Historical context

The historicity of the Kurukshetra War is unclear. Many historians estimate the date of the Kurukshetra war to Iron Age India of the 10th century BCE.[29] The setting of the epic has a historical precedent in Iron Age (Vedic) India, where the Kuru kingdom was the center of political power during roughly 1200 to 800 BCE.[30] A dynastic conflict of the period could have been the inspiration for the Jaya, the foundation on which the Mahabharata corpus was built, with a climactic battle eventually coming to be viewed as an epochal event.

Puranic literature presents genealogical lists associated with the Mahabharata narrative. The evidence of the Puranas is of two kinds. Of the first kind, there is the direct statement that there were 1015 (or 1050) years between the birth of Parikshit (Arjuna's grandson) and the accession of Mahapadma Nanda (400-329 BCE), which would yield an estimate of about 1400 BCE for the Bharata battle.[31] However, this would imply improbably long reigns on average for the kings listed in the genealogies.[32] Of the second kind are analyses of parallel genealogies in the Puranas between the times of Adhisimakrishna (Parikshit's great-grandson) and Mahapadma Nanda. Pargiter accordingly estimated 26 generations by averaging 10 different dynastic lists and, assuming 18 years for the average duration of a reign, arrived at an estimate of 850 BCE for Adhisimakrishna, and thus approximately 950 BCE for the Bharata battle.[33]

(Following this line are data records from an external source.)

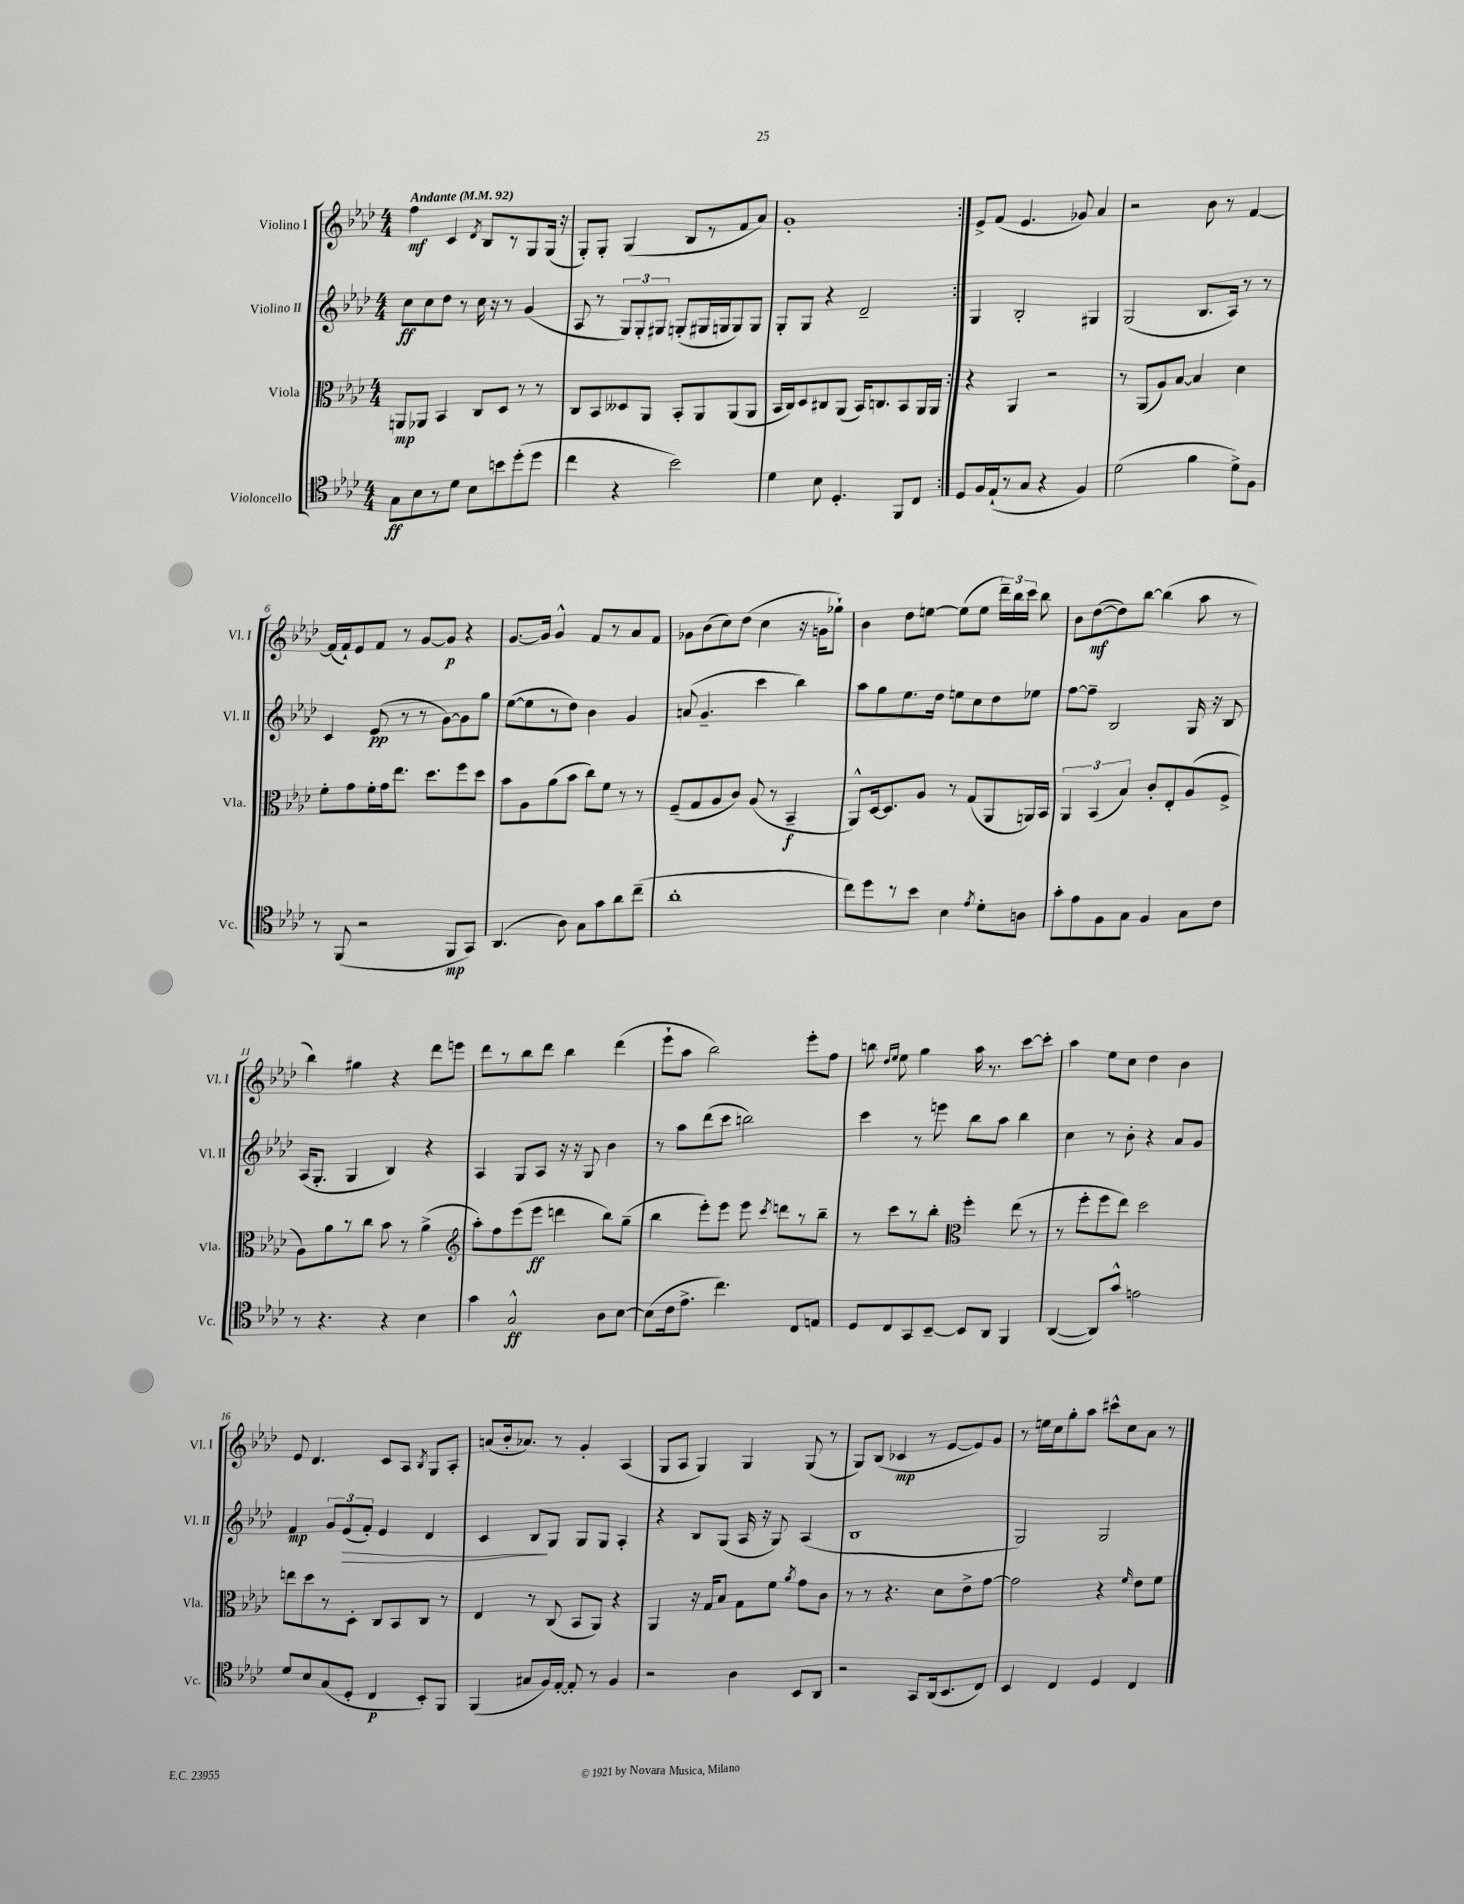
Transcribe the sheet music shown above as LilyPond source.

<<
\new StaffGroup <<
\new Staff = "s0" \with { instrumentName = "Violino I" shortInstrumentName = "Vl. I" } {
    \clef treble \key aes \major \numericTimeSignature \time 4/4 \tempo "Andante" 4 = 92
    \autoBeamOff \repeat volta 2 { f''4\mf c'4 \acciaccatura { des'8 } bes8[ r8 g8 g16]( r16 |
    g8[-.) g8]-. g4( bes8[ r8 f'8 aes'8]) |
    g'1-. | }
    ees'8[-> f'8]( ees'4. ges'8) aes'4 |
    r2 bes'8 r8 f'4~ |
    f'16[( f'16-!) ees'8 f'8] r8 g'8[~ g'8]\p r4 |
    g'8.[~ g'16] g'4-^ f'8[ r8 aes'8 f'8] |
    ges'8[ bes'8( c''8) des''8]( c''4 r16 g'16[ ges''8]-!) |
    bes'4 des''8[ e''8]~ e''8[( e''8] \tuplet 3/2 { des'''16[--) bes''16 c'''16] } bes''8 |
    bes'8[ des''8~\mf( des''8) bes''8]~ bes''4( aes''8 r8 |
    bes''4) gis''4 r4 des'''8[ e'''8] |
    des'''8[ r8 bes''8 des'''8] bes''4 des'''4( |
    ees'''8[-! aes''8] bes''2) ees'''8[-. f''8] |
    b''8 \grace { des''16[ ees''16] } ees''8 g''4 aes''16 r8. c'''8[~ c'''8]-. |
    aes''4 ees''8[ c''8] des''4 bes'4 |
    ees'8 des'4. c'8[ aes8] \acciaccatura { bes8 } g8[ aes8]-. |
    a'8[( bes'16-. aes'8.]) r8 g'4-. aes4( |
    g8[ aes8] g4) g4 g8( r8 |
    g8[) bes8]( ces'4\mp r8 ees'8[~ ees'8) g'8] |
    r8 e''16[ c''16 g''8-. aes''8] cis'''8[-^ c''8 aes'8] r8 \bar "|." |
}
\new Staff = "s1" \with { instrumentName = "Violino II" shortInstrumentName = "Vl. II" } {
    \clef treble \key aes \major \numericTimeSignature \time 4/4
    \autoBeamOff \repeat volta 2 { c''8[\ff c''8 des''8] r8 c''16 r16 r8 g'4( |
    aes8 r8 \tuplet 3/2 { g8[) g8-. gis8] } g8[-.( gis16 g16 g8) g8] |
    g8[-. g8] r4 des'2-- | }
    g4 bes2-. gis4 |
    g2( bes8.[ aes16]) r8 r8 |
    c'4 ees'8\pp( r8 r8 g'8[~) g'8 g''8] |
    ees''8[~( ees''8 r8 des''8]) bes'4 g'4 |
    a'8( g'4.-- c'''4 bes''4) |
    aes''8[ g''8 ees''8. des''16] e''8[ c''8 des''8 ees''8] |
    f''8[~ f''8]-- bes2 g16 r16 bes8 |
    aes16[( g8.]-. g4 bes4) r4 |
    aes4 g8[ aes8] r16 r16 g8 bes'4 |
    r8 aes''8[ des'''8( c'''8] b''2) |
    c'''4 r8 e'''8 bes''8[ aes''8] bes''4 |
    c''4 r8 bes'8-. r4 aes'8[ g'8] |
    f'4\mp \tuplet 3/2 { g'8[ ees'8\>( f'8]-.) } ees'4 des'4 |
    c'4 bes8[\! g8] g8[ g8] aes4-. |
    r4 bes8[ g8]( aes16 r16 g8) aes4( |
    bes1 |
    g2) g2 \bar "|." |
}
\new Staff = "s2" \with { instrumentName = "Viola" shortInstrumentName = "Vla." } {
    \clef alto \key aes \major \numericTimeSignature \time 4/4
    \autoBeamOff \repeat volta 2 { a,8[\mp aes,8] bes,4 c8[ des8] r8 r8 |
    c8[ bes,8 deses8 aes,8] bes,8[-. aes,8 aes,8( aes,8] |
    bes,16[ c16) des8 cis8 aes,8]( bes,16[) c8. bes,8 aes,16 aes,16] | }
    r4 aes,4 r2 |
    r8 aes,8[( aes8) bes8]~ bes4 des'4 |
    f'8[-. g'8 f'16-. g'16 ees''8.] des''8.[ f''8 des''8] |
    bes'8[ aes8 aes'8( bes'8] c''8[) f'8] r8 r8 |
    f8[--( g8 aes8 c'8]) aes8( r8 bes,4--\f |
    aes,8[-^) des16~ des8. aes8] r8 g8[( aes,8 a,16) bes,16] |
    \tuplet 3/2 { aes,4 bes,4( bes4) } c'8[-. ees8-. aes8( f8]-> |
    aes8[) aes'8 r8 c''8] bes'8 r8 aes'4->( |
    \clef treble aes''8[-.) f''8 ees'''8( ees'''8]\ff d'''4 bes''8[) g''8]--( |
    bes''4 ees'''8[-.) ees'''8] ees'''8 \acciaccatura { c'''8 } d'''8[ r8 bes''8]-- |
    r8 c'''8[ r8 bes''8]-. \clef alto f''4-. ees''8( r8 |
    r8 f''8[-. f''8 ees''8]) des''2 |
    e''8[ des''8 r8 des8]-. c8[ bes,8 c8] r8 |
    ees4 r8 c8( bes,8[ aes,8]) r4 |
    aes,4 r16 g16[ bes8] g8[ f'8] \acciaccatura { aes'8 } g'8[ c'8] |
    r8 r8 r4. des'8[ ees'8-> g'8]~ |
    g'2 r4 \grace { f'16 } ees'8[ f'8] \bar "|." |
}
\new Staff = "s3" \with { instrumentName = "Violoncello" shortInstrumentName = "Vc." } {
    \clef tenor \key aes \major \numericTimeSignature \time 4/4
    \autoBeamOff \repeat volta 2 { g8[\ff bes8 r8 des'8] bes8[ b'8 des''8-.( des''8] |
    c''4 r4 bes'2) |
    des'4 bes8 des4.-. f,8[ c8] | }
    des8[ f16 ees16-!( r8 g8] r4 f4) |
    des'2( f'4 des'8[->) f8] |
    r8 f,8( r2 f,8[\mp g,8]) |
    aes,4.( aes8) g8[ g'8 aes'8 c''8]--( |
    aes'1-. |
    c''8[) des''8 r8 bes'8] bes4 \acciaccatura { ees'8 } des'8[-. a8] |
    g'8[-. ees'8 f8 g8] f4 g8[ c'8] |
    r8 r4. r4 bes4 |
    g'4 g2-^\ff aes8[ bes8]~ |
    bes8[( c'16 ees'8.]-> c''4.) c8[ e8] |
    des8[ c8 g,8 bes,8]~-- bes,8[ aes,8] f,4 |
    aes,4~( aes,8[) g'8]-^ e'2 |
    des'8[ bes8 g8( des8]-. c4\p bes,8[-.) f,8] |
    f,4( gis8[ f16) ees16]~-. ees8-. r8 f4 |
    r2 aes4 bes,8[ aes,8] |
    r2 g,8[ aes,16( bes,8. c8]) |
    bes,4 c4 des4 c4 \bar "|." |
}
>>
>>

B. B. Lal used the same approach with a more conservative assumption of the average reign to estimate a date of 836 BCE, and correlated this with archaeological evidence from Painted Grey Ware sites, the association being strong between PGW artifacts and places mentioned in the epic.[34]

Attempts to date the events using methods of archaeoastronomy have produced, depending on which passages are chosen and how they are interpreted, estimates ranging from the late 4th to the mid-2nd millennium BCE.[35] The late 4th millennium date has a precedent in the calculation of the Kaliyuga epoch, based on planetary conjunctions, by Aryabhata (6th century). Aryabhatta's date of February 18 3102 BCE for Mahabharata war has become widespread in Indian tradition. Coincidentally, this marks the disppearance of Krishna from earth from many source.[36] The Aihole inscription of Pulikeshi II, dated to Saka 556 = 634 CE, claims that 3735 years have elapsed since the Bharata battle, putting the date of Mahabharata war at 3137 BCE.[37][38] Another traditional school of astronomers and historians, represented by Vriddha-Garga, Varahamihira (author of the Brhatsamhita) and Kalhana (author of the Rajatarangini), place the Bharata war 653 years after the Kaliyuga epoch, corresponding to 2449 BCE.[39]